• **Collection entries**:
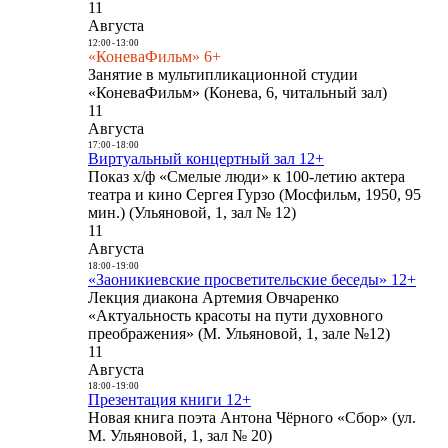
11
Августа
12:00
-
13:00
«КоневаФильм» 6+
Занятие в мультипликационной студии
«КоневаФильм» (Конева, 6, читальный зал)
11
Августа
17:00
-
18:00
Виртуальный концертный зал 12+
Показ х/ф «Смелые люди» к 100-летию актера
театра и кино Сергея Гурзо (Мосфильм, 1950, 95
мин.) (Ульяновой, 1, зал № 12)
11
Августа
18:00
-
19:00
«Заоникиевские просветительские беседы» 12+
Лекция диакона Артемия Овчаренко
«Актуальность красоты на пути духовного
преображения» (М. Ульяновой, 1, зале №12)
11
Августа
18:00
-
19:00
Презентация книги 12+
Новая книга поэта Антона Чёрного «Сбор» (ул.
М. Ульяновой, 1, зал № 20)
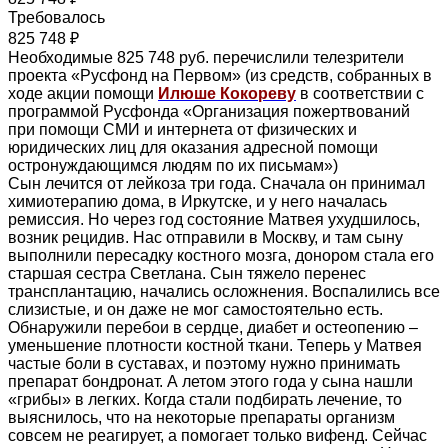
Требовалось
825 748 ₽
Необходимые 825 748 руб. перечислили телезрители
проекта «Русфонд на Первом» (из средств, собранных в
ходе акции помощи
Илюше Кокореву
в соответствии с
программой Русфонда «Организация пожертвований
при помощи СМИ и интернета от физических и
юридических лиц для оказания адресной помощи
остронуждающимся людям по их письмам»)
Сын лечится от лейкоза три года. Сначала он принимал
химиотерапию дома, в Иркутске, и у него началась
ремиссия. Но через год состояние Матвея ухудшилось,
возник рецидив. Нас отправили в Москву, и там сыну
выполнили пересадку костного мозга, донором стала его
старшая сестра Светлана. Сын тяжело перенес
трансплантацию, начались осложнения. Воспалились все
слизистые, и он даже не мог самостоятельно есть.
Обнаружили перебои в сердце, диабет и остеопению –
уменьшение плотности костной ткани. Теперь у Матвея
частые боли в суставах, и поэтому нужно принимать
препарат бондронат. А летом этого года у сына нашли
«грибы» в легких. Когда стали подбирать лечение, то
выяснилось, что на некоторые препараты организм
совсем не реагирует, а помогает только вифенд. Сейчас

...

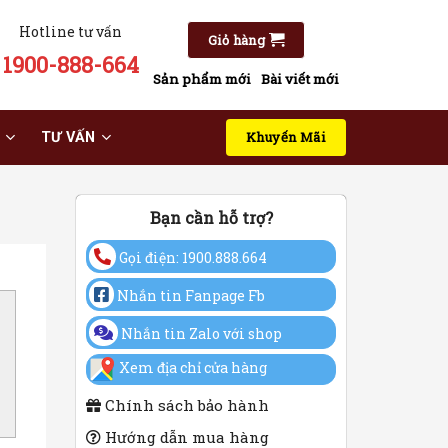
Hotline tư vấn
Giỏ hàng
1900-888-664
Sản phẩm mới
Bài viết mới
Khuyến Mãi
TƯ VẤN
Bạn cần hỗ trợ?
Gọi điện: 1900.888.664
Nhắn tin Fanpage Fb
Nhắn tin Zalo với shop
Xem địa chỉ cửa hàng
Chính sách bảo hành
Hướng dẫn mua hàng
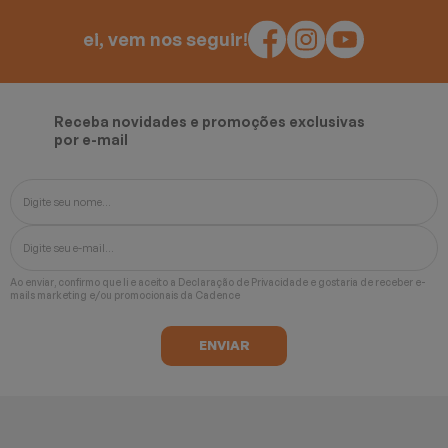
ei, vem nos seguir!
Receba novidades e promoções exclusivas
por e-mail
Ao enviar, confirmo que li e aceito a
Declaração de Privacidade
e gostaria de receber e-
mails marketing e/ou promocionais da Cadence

• **PROBLEM**: Locate each line in the rows above that contains the word "Ульяновой", and copy every such line in full.

• **TASK OUTPUT**:
мин.) (Ульяновой, 1, зал № 12)
преображения» (М. Ульяновой, 1, зале №12)
М. Ульяновой, 1, зал № 20)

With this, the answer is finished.